> PROBLEM TO WORK ON: Write the full listing out again, word for word, but omit the pictures.

━━ SUPPLIED MATERIAL

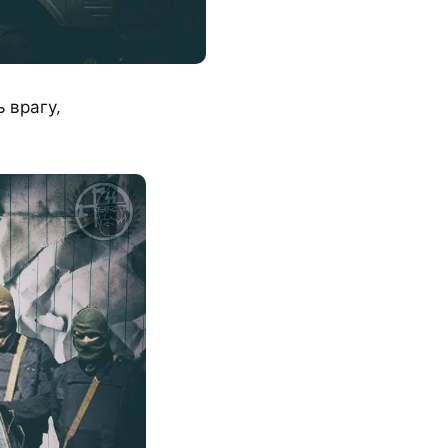
 врагу,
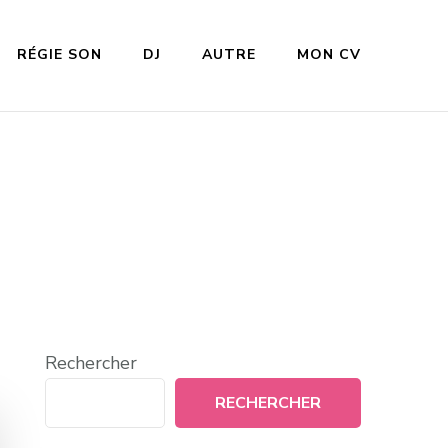
RÉGIE SON
DJ
AUTRE
MON CV
Rechercher
RECHERCHER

━━━━

> SOLUTION TO THE EXERCISE:
 врагу,
RÉGIE SON
DJ
AUTRE
MON CV
Rechercher
RECHERCHER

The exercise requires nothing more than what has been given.